Long Term Compounding

compound-interest

Compound interest is interest paid on the initial principal as well as the accumulated interest on money you have invested.  Here is a brief example highlighting the power of investing just $2.74 a day ($1,000 a year) for a new born baby.

Scenario:

Time passes quickly – recently we found ourselves celebrating the 21st birthday of our youngest child.  It only seemed such a short time ago we had three children under four – now they are ages 21, 23 and 24.

Yes, it’s a great concept but, unfortunately, like most people, I never “got around” to starting.  However, being one who likes to ponder on what might have been, I did some calculations to find out

  • The eldest, now aged 24, would have $164,000
  • The second would have $122,000
  • The youngest who just turned 21, would have $89,000

Because the youngest is four years younger than the eldest, her theoretical portfolio would have been worth about half as much as his, because the length of time of her investment would have been four years shorter.

It encouraged me to do more calculations.  If we made no more contributions to the eldest son’s $164,000 portfolio, it would grow to $8.8 million at age 64 if the investment could average 10% per annum.

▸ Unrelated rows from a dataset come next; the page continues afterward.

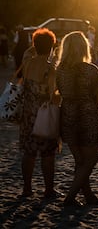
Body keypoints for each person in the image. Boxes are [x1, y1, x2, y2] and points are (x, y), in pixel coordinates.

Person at [56, 31, 98, 208]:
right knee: (90, 161)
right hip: (88, 119)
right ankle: (69, 198)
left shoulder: (60, 70)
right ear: (83, 48)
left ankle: (89, 196)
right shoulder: (91, 70)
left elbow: (56, 96)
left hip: (68, 118)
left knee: (80, 162)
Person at [20, 28, 60, 198]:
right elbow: (54, 95)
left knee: (28, 153)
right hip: (43, 117)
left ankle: (27, 189)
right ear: (51, 47)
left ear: (35, 45)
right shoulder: (51, 69)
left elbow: (29, 51)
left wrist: (36, 44)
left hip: (27, 114)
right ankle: (48, 190)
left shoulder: (27, 62)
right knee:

That’s a return of $8.8 million for a total investment of $24,000 (24 x $1,000).

Now think about someone who is reading this, who is aged 24, and becomes sold on the idea of having a portfolio worth $8.8 million in 40 years’ time.  Because they are starting from scratch they have to invest $1,380 a month ($16,560 a year) to reach their target of $8.8 million.

Yes, the person who put away $1,000 a year from birth and then stopped at age 24 outlays only $24,000 for a return of $8.8 million.  The one who delays the program and then starts at 24 has to find a staggering $662,400 to end up in the same place.  This is the cost of delay.